The Supreme Court has indeed given recognition to the radical autonomy of the individual, most notably in the areas of abortion, public morality, and freedom of speech and press. But in the area of religion its recognition, before 1990, of that autonomy had been limited to cases in which there was proof that government was in fact threatening religious exercise and that it could demonstrate no supreme societal interest in its action. The Court’s rulings in cases upholding Free Exercise rights of the Amish, Seventh-day Adventists, and Jehovah’s Witnesses were not victories merely for religiously motivated individuals but for churches, religious communities, and, by extension, other religious persons and communities. But Professor Bradley’s concern that in the area of religion, “all value-laden choices” were protected under the RFRA is certainly near the mark. That, however, was due not to the requirements of the RFRA, but to the fact that, from the 1960s forward, the definition of religion in the Constitution was broadened by the Supreme Court to include, expressly, Secular Humanism, Taoism, Buddhism, and Ethical Culture (initial caps by the Court). In the Draft Law case of United States v. Seeger, the Court accepted Paul Tillich’s definition of religion as being a matter of “ultimate concern to the individual, occupying in his life a place parallel to that filled by God” in the lives of other believers. In the eyes of the Court, theistic religion is but one among a wide variety of religions, including animal sacrifice and various New Age cults.

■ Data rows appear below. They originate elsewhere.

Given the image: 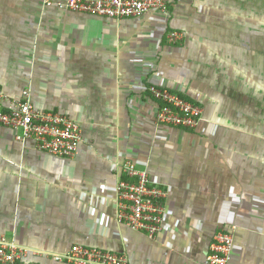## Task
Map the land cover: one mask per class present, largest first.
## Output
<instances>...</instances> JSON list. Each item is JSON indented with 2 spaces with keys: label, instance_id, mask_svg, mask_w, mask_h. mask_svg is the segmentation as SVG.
Wrapping results in <instances>:
<instances>
[{
  "label": "crops",
  "instance_id": "0c3cea01",
  "mask_svg": "<svg viewBox=\"0 0 264 264\" xmlns=\"http://www.w3.org/2000/svg\"><path fill=\"white\" fill-rule=\"evenodd\" d=\"M65 0H0V88L82 131L73 158L37 151L0 125V238L17 264L72 245L127 264H205L230 230L228 264H264V0H168L165 12L109 19ZM183 35L175 45L169 32ZM155 85L199 105L195 130L158 126ZM167 189L155 239L115 220L123 161Z\"/></svg>",
  "mask_w": 264,
  "mask_h": 264
},
{
  "label": "built area",
  "instance_id": "2783aa9c",
  "mask_svg": "<svg viewBox=\"0 0 264 264\" xmlns=\"http://www.w3.org/2000/svg\"><path fill=\"white\" fill-rule=\"evenodd\" d=\"M168 0H65L62 7L86 15L109 19L137 18L150 11L165 12ZM180 32L167 35V43L178 44ZM146 91L157 103L155 123L195 130L202 121V109L179 94L155 85ZM28 89L17 100H9L0 88V125L13 131L19 143L32 141L34 148L57 158H73L82 142L80 126L66 115L38 110L30 102ZM167 189L150 179L145 169L130 160L123 161L115 186V220L128 229L155 239L162 230ZM230 230L217 231L211 240L205 264H228L232 252ZM27 249L0 238V264H17ZM52 260L66 264H127L124 255L72 245Z\"/></svg>",
  "mask_w": 264,
  "mask_h": 264
}]
</instances>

I am not disturbed that RFRA has been supported by the ACLU and similar groups. When I attended the early meetings of the coalition that drafted RFRA, I noticed their presence with some unease. My concern increased when I noted that abortion-rights advocates would claim that their religious liberty had been offended by government restrictions on abortion. The appearance of the Religious Coalition for Abortion Rights (embracing most mainline religious bodies) caused me to express my concern at length in these pages (June 1992). But I was thereafter to see that the predominant voices in favor of RFRA were such sturdy pro-life groups as the National Association of Evangelicals, Lutheran Church Missouri Synod, and the USCC. Above all, the text of RFRA that finally became law was reasonable in terms and invaluable in effect. I did not disdain RFRA, but approved it, because it could be invoked to protect such inconsiderable groups as the Reformed Mennonite Church or Hasidic Jews in Orange County, New York.
Among the critics of RFRA, and of the pre-1990 Supreme Court decisions it reflected, are those who say that the recognition these gave to Free Exercise rights was merely “the carving out of exemptions” from overall public policy. But do we speak of freedom of speech as some sort of exemption? To say that judicial recognition of religious exercise in a particular case is the creating of an exemption is really to say that all power is in the state and that religious liberty is not a right but a mere gratuity. RFRA rightly contradicted that.
The bottom line on RFRA for me is that I saw its test, personally, in court after court, give indispensable protection to sincere believers faced by the power, prestige, and legal resources of the secularist state. That protection is now withdrawn.